🤖 AI Summary
This work addresses the challenges of long-form audio-visual question answering under low-resource settings, including high encoding costs, weak fine-grained retrieval, and the absence of proactive planning and end-to-end optimization. To tackle these issues, the authors propose an agent-based, fully multimodal reasoning framework that integrates image-audio retrieval-augmented generation, a multimodal agent recurrence mechanism, and cross-modal tool invocation. Furthermore, they introduce group relative policy optimization to jointly enhance both tool utilization efficiency and answer quality. The proposed method significantly outperforms existing approaches on the OmniVideoBench, WorldSense, and Daily-Omni benchmarks, and ablation studies confirm the effectiveness of each component in the framework.
📝 Abstract
Long-horizon omnimodal question answering answers questions by reasoning over text, images, audio, and video.

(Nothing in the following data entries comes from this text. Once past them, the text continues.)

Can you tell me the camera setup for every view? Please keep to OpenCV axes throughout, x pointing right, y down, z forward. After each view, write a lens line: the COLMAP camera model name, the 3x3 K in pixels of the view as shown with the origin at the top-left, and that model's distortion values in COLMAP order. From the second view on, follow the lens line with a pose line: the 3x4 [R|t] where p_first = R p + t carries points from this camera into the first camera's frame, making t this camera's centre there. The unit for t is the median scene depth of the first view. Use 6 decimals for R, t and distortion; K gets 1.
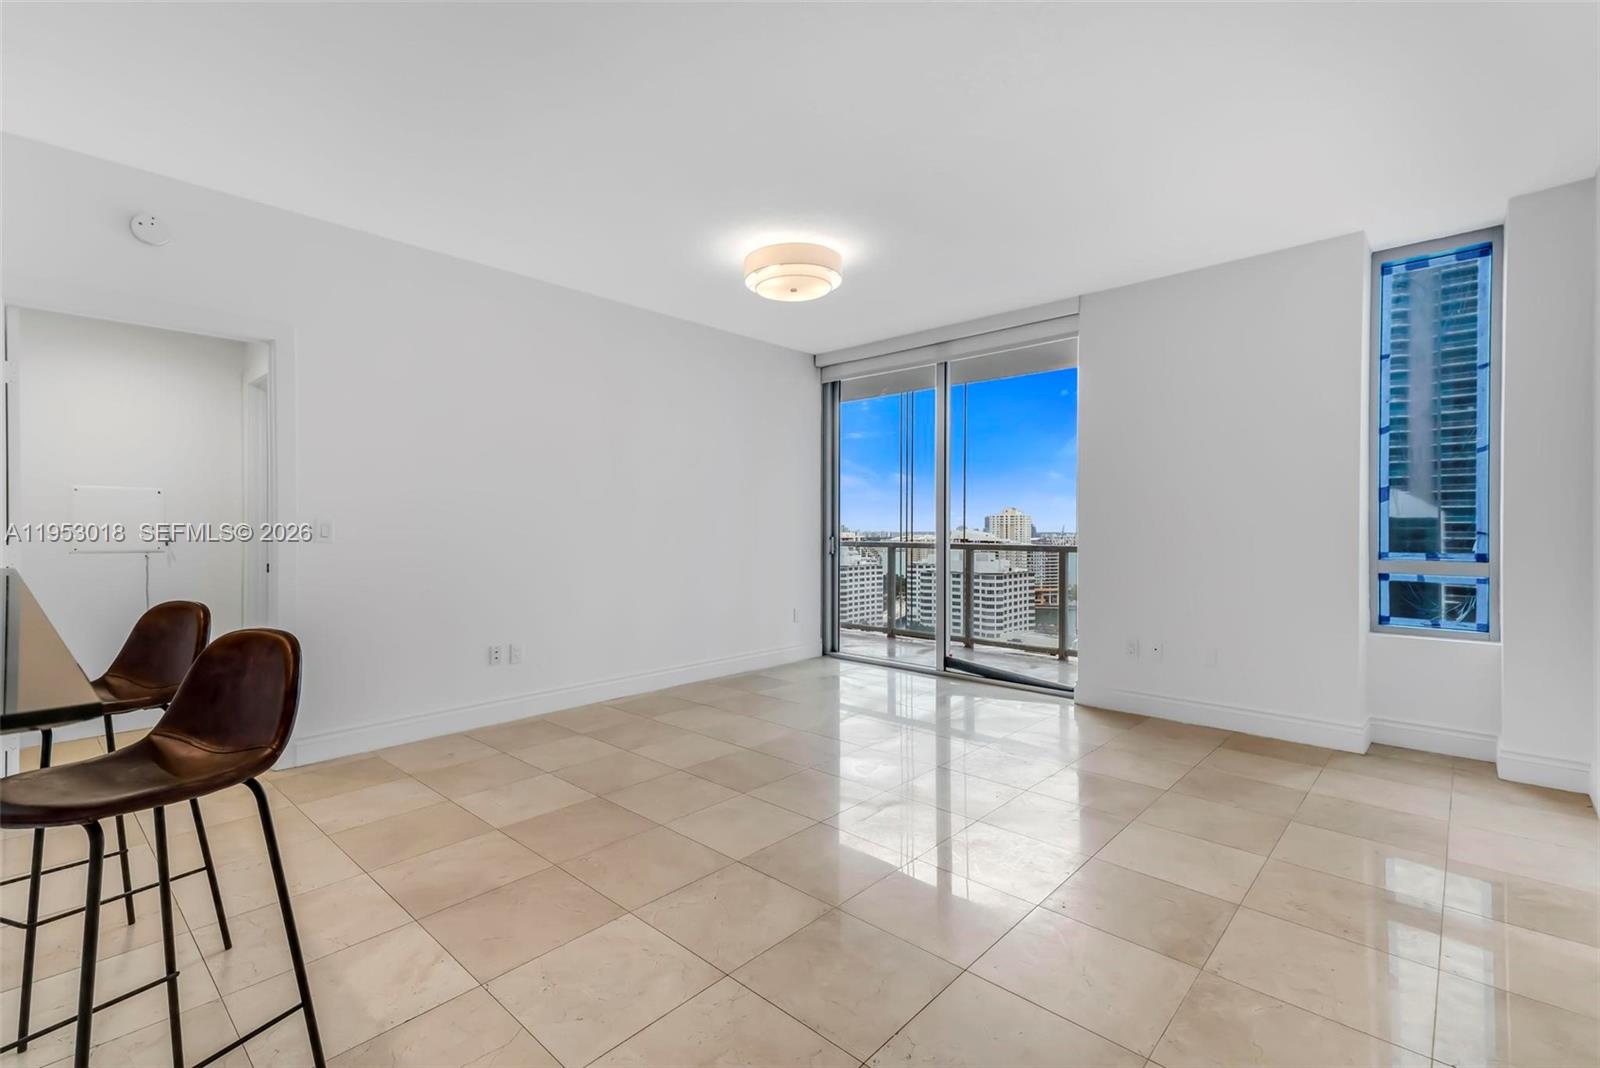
lens RADIAL K [[717.0, 0, 796.3], [0, 717.0, 526.7], [0, 0, 1]] dist [0.052367, -0.000029]
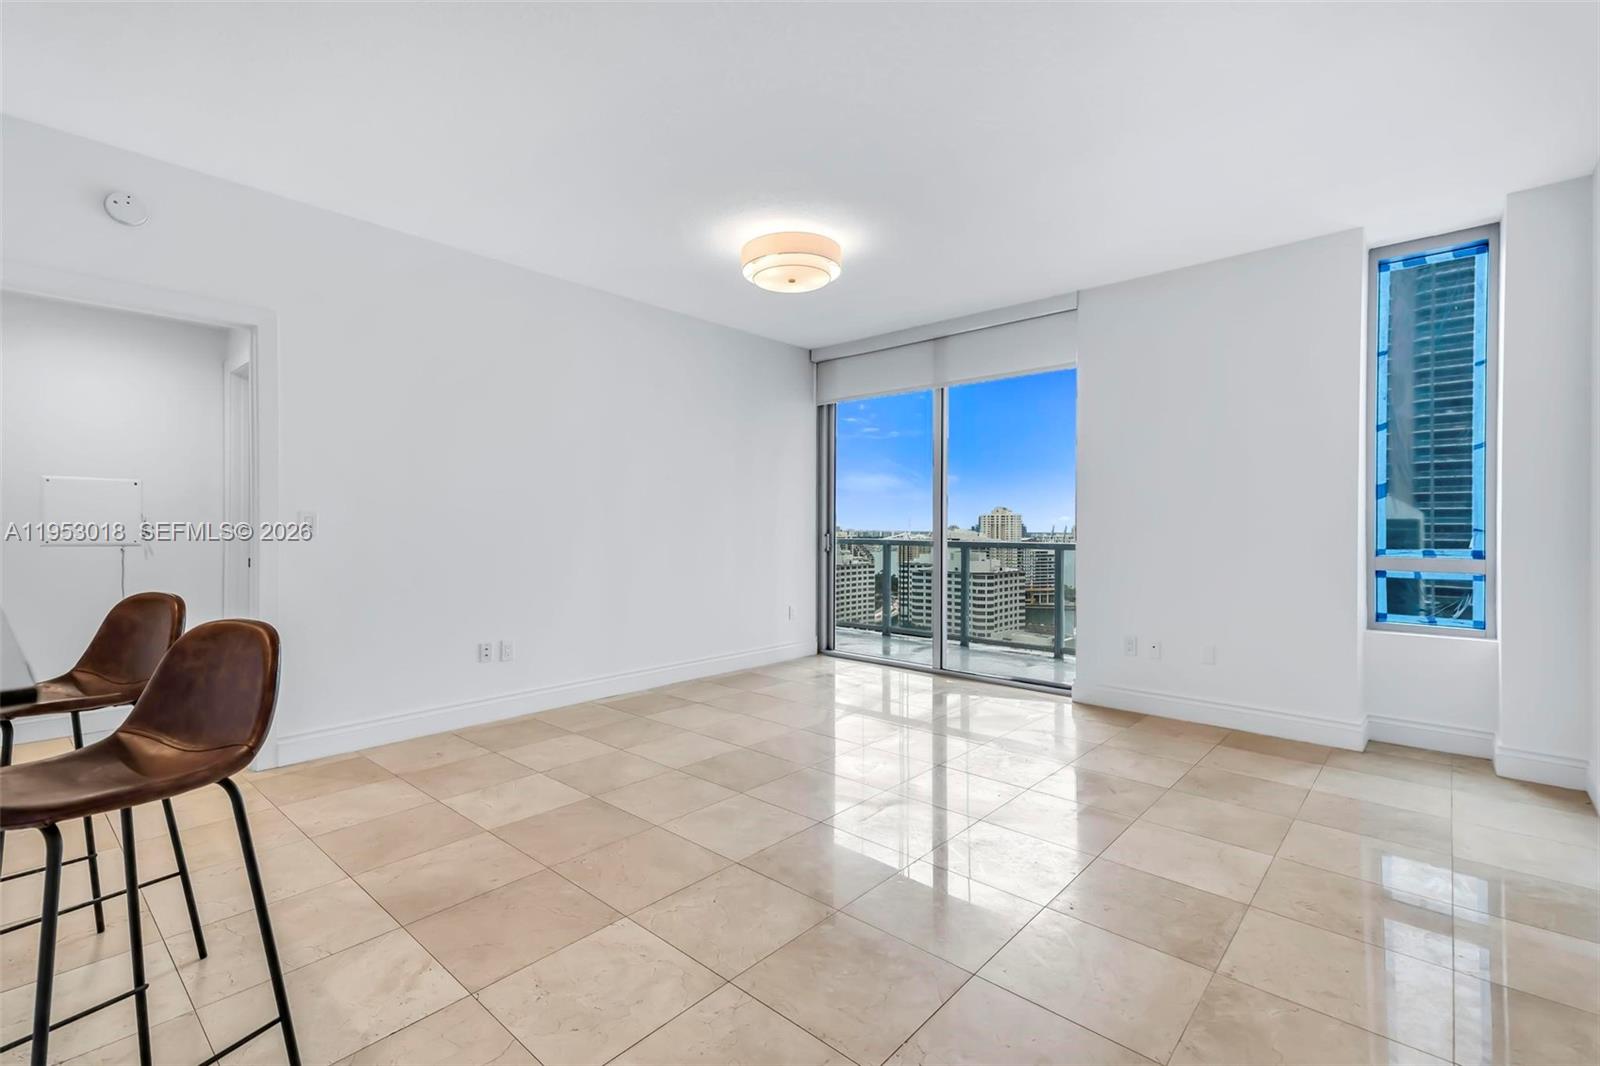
lens RADIAL K [[717.6, 0, 798.6], [0, 717.6, 524.8], [0, 0, 1]] dist [0.050992, -0.000143]
pose [[0.999886, 0.002477, 0.014886, -0.011618], [-0.002449, 0.999995, -0.001909, 0.008675], [-0.014890, 0.001873, 0.999887, 0.022008]]
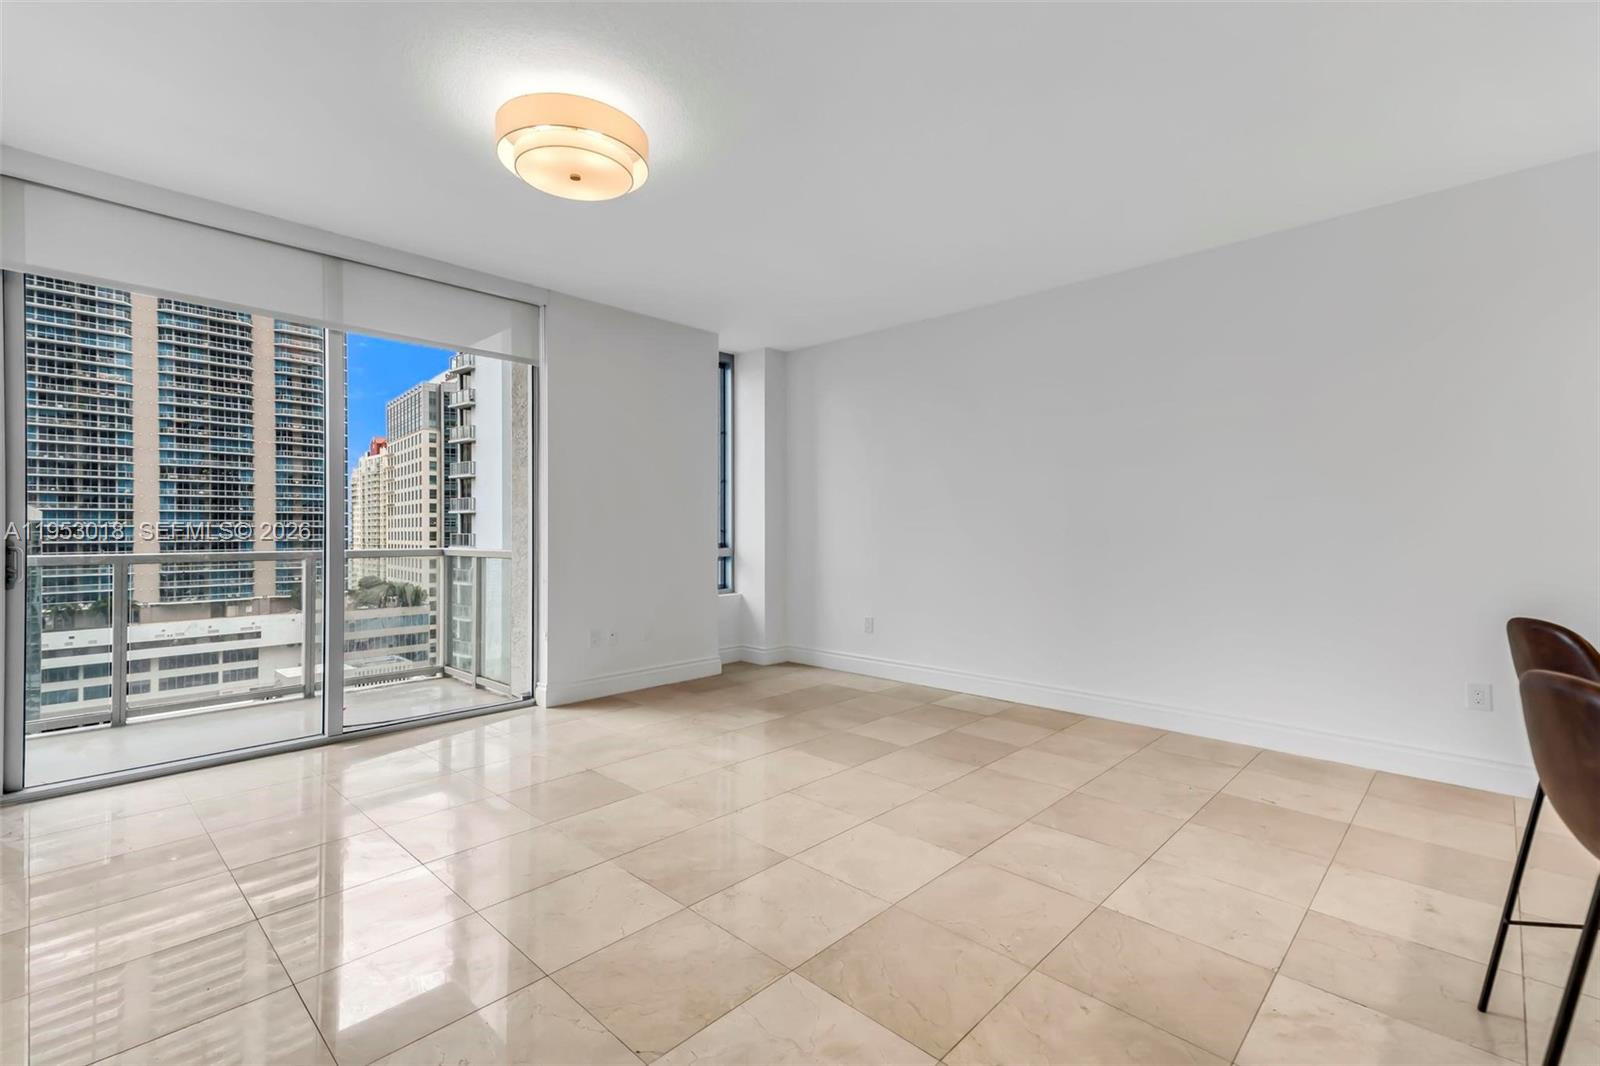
lens RADIAL K [[724.7, 0, 784.1], [0, 724.7, 518.6], [0, 0, 1]] dist [0.033669, -0.000062]
pose [[0.017943, 0.012900, 0.999756, -0.895452], [0.000990, 0.999916, -0.012920, 0.008467], [-0.999839, 0.001222, 0.017929, 1.012652]]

Despite recent progress on OmniLLMs, low-resource long audio-video QA still suffers from costly dense encoding, weak fine-grained retrieval, limited proactive planning, and no clear end-to-end optimization.To address these issues, we propose OmniRAG-Agent, an agentic omnimodal QA method for budgeted long audio-video reasoning. It builds an image-audio retrieval-augmented generation module that lets an OmniLLM fetch short, relevant frames and audio snippets from external banks. Moreover, it uses an agent loop that plans, calls tools across turns, and merges retrieved evidence to answer complex queries. Furthermore, we apply group relative policy optimization to jointly improve tool use and answer quality over time. Experiments on OmniVideoBench, WorldSense, and Daily-Omni show that OmniRAG-Agent consistently outperforms prior methods under low-resource settings and achieves strong results, with ablations validating each component.